START Data to use

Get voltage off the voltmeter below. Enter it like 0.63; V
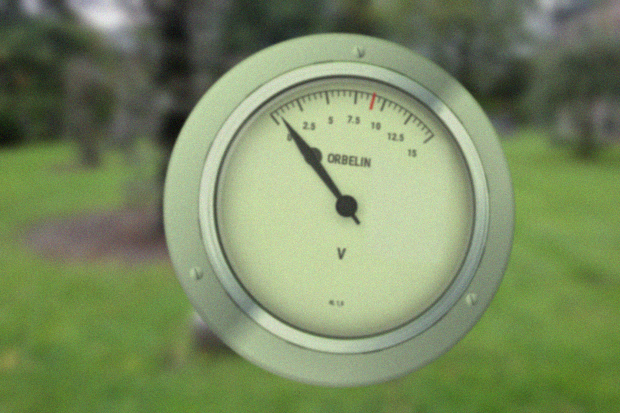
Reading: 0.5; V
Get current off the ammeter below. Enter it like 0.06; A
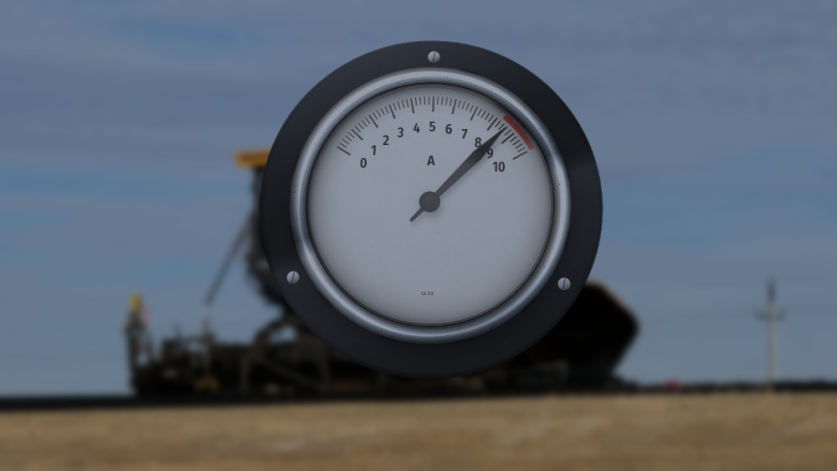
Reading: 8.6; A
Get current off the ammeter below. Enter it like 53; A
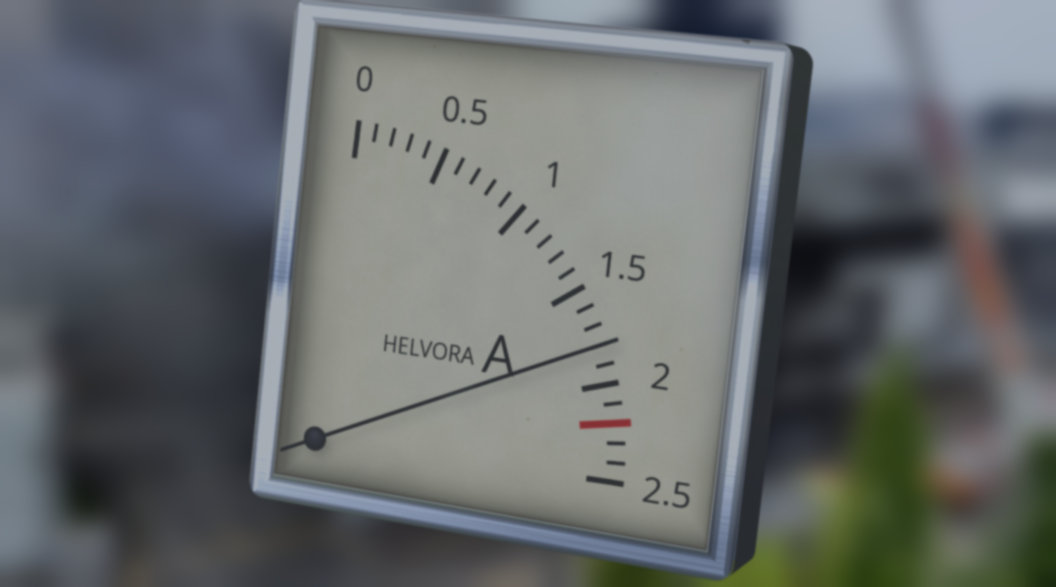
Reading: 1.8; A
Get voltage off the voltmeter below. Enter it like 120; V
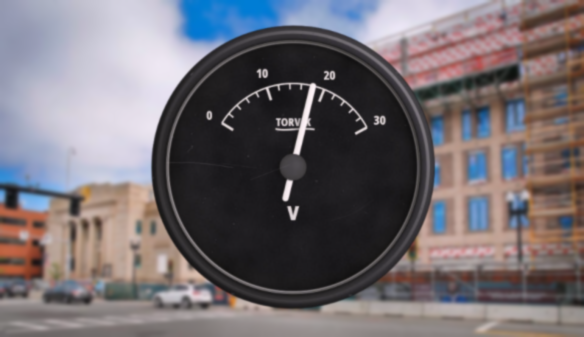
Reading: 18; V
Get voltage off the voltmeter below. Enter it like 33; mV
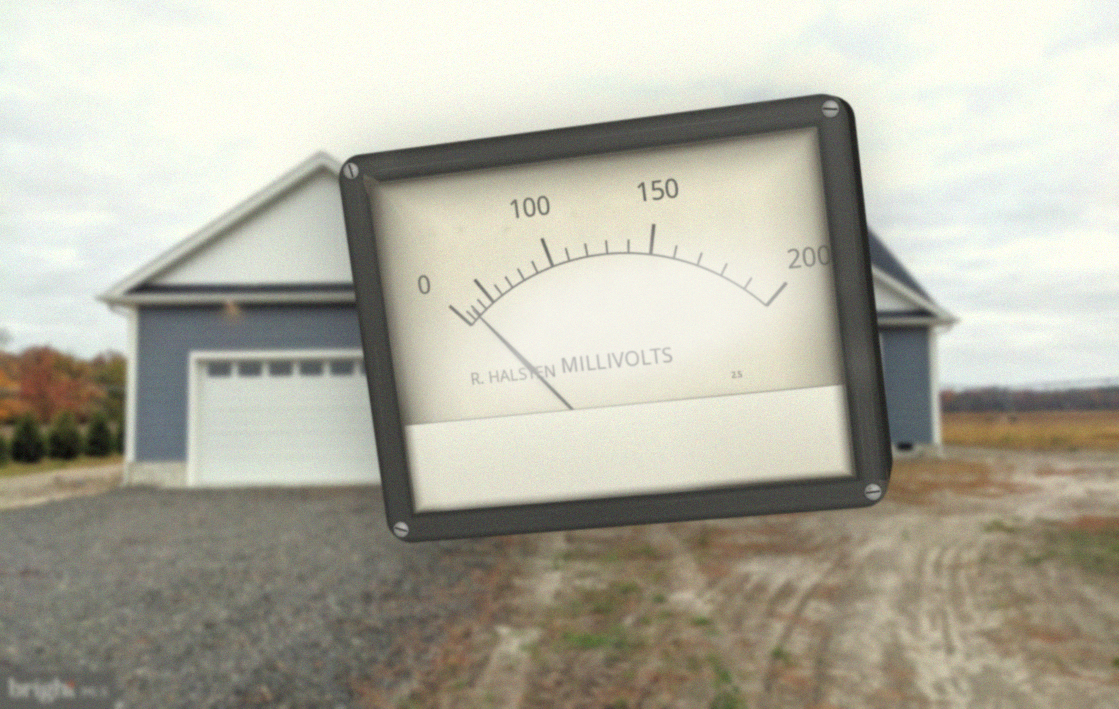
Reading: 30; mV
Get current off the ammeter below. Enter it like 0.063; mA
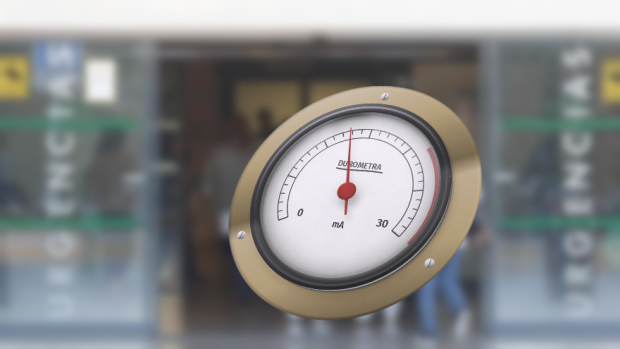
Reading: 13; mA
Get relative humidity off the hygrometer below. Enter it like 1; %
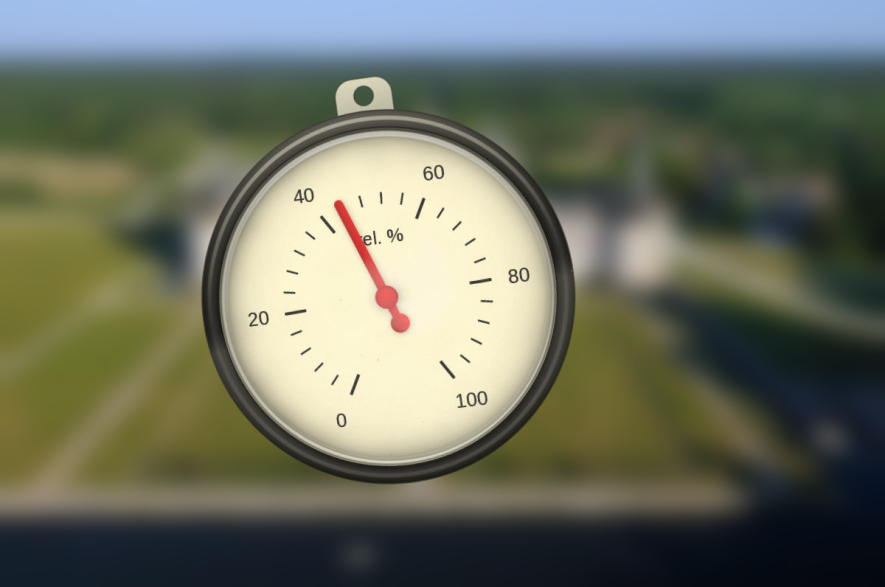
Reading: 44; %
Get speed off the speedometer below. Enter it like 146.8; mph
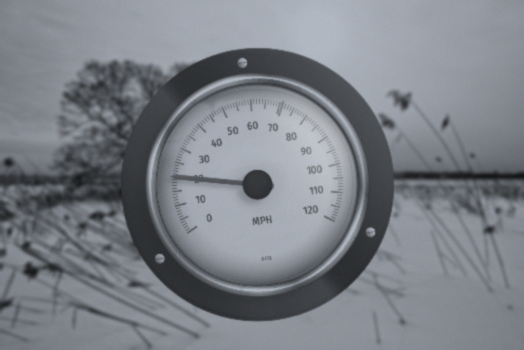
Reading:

END Data to use

Aim of the exercise: Rewrite the records from the start up to and including the line with "Reading: 18; V", replacing "ammeter" with "amp meter" and leaving everything else unchanged. Leave the pictures out of your answer.

Answer for the task:
Get voltage off the voltmeter below. Enter it like 0.63; V
Reading: 0.5; V
Get current off the amp meter below. Enter it like 0.06; A
Reading: 8.6; A
Get current off the amp meter below. Enter it like 53; A
Reading: 1.8; A
Get voltage off the voltmeter below. Enter it like 120; V
Reading: 18; V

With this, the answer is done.